→ SUPPLIED INFORMATION
▶

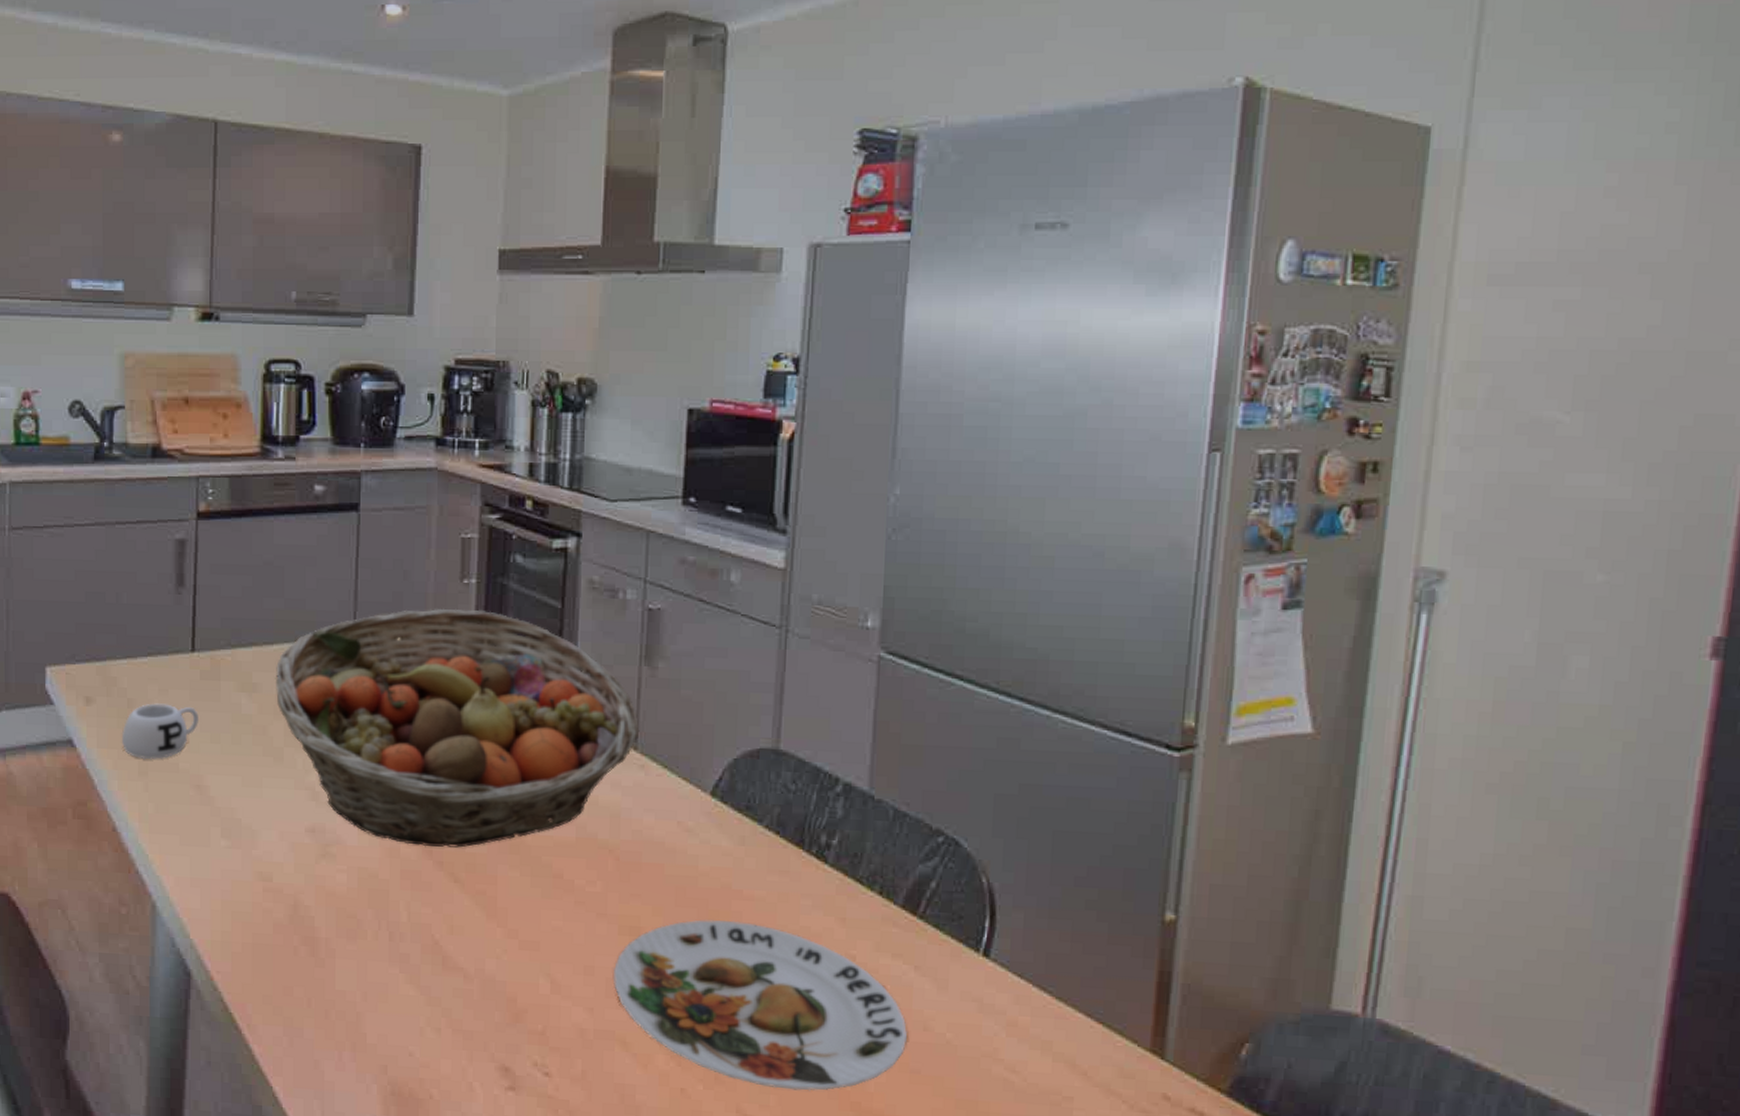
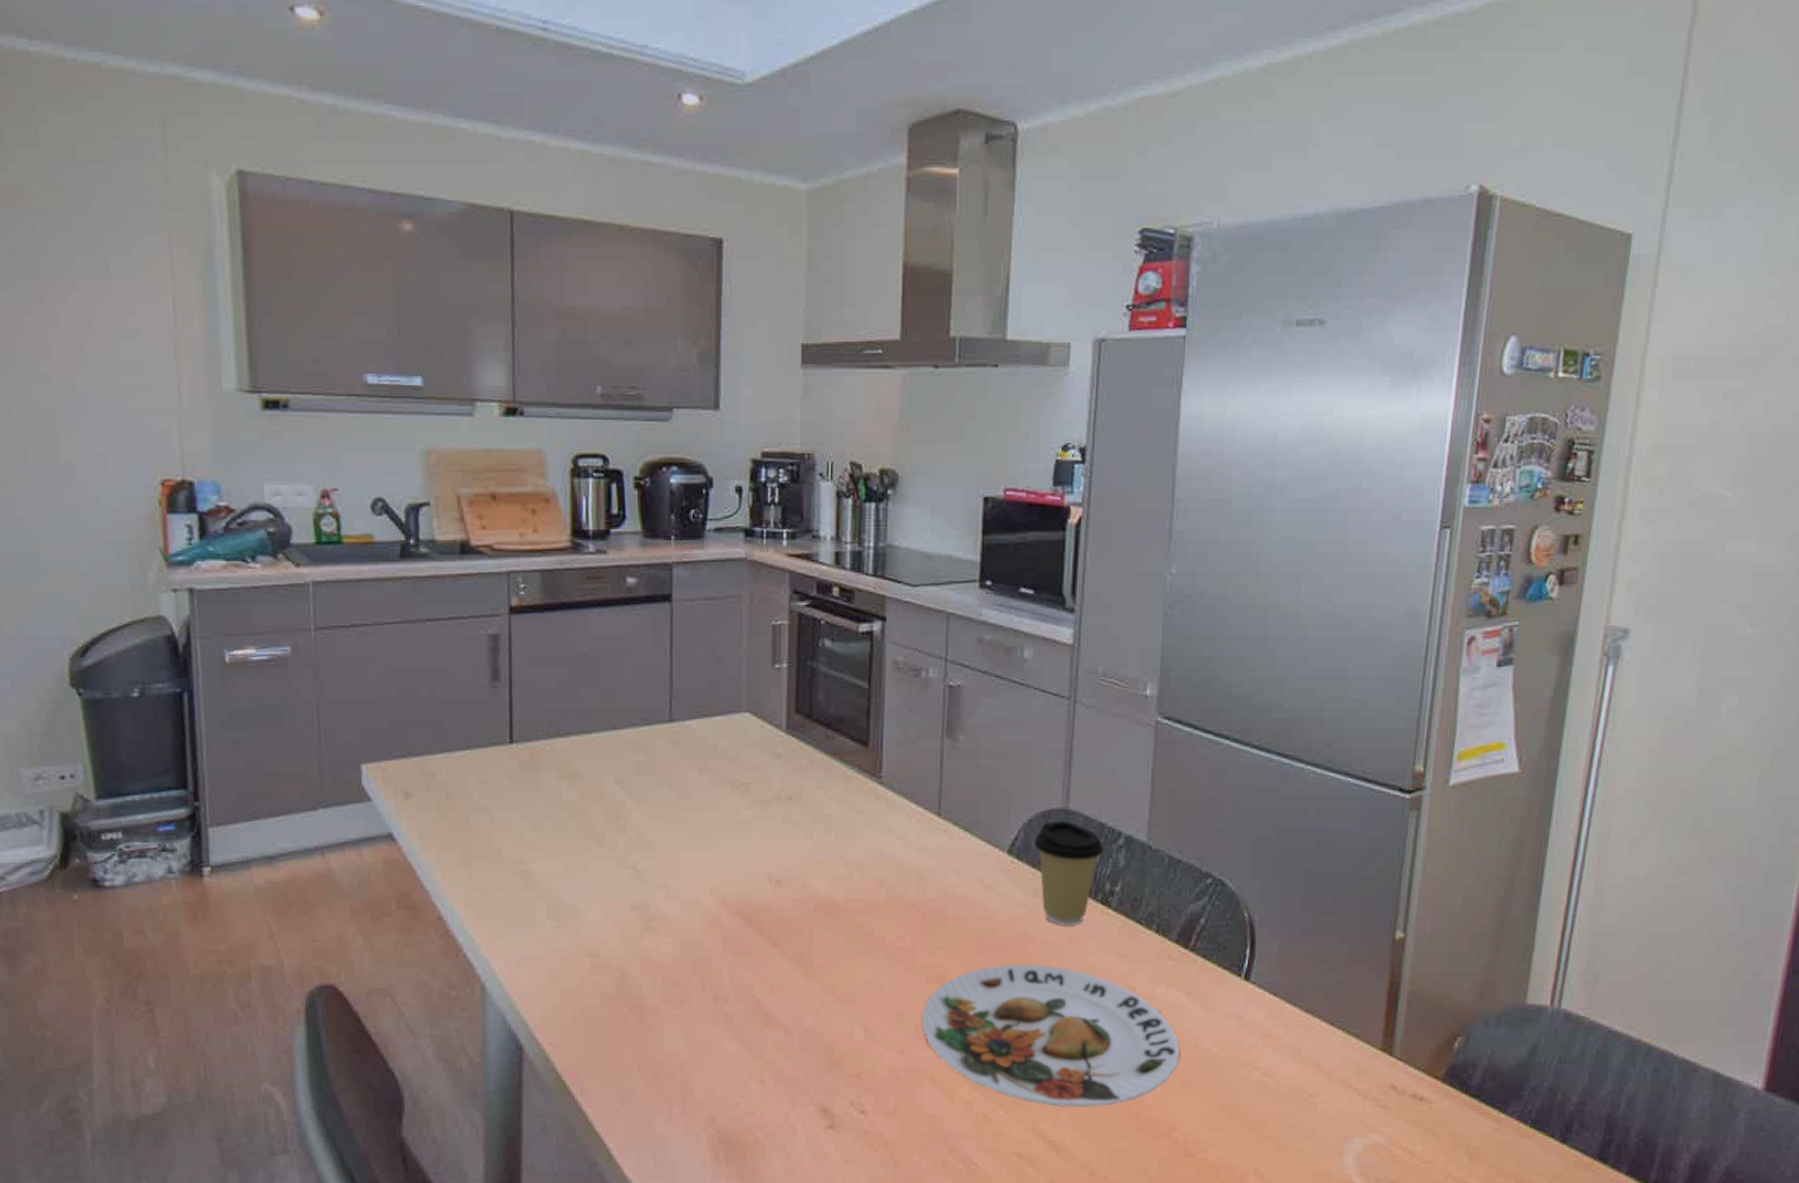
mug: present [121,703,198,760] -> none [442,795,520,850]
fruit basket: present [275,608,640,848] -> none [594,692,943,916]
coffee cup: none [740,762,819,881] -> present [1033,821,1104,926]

◀

→ PROMPT
Reproduce the whole listing exactly, but not the images in it.

→ EXERCISE ANSWER
mug: present [121,703,198,760] -> none [442,795,520,850]
fruit basket: present [275,608,640,848] -> none [594,692,943,916]
coffee cup: none [740,762,819,881] -> present [1033,821,1104,926]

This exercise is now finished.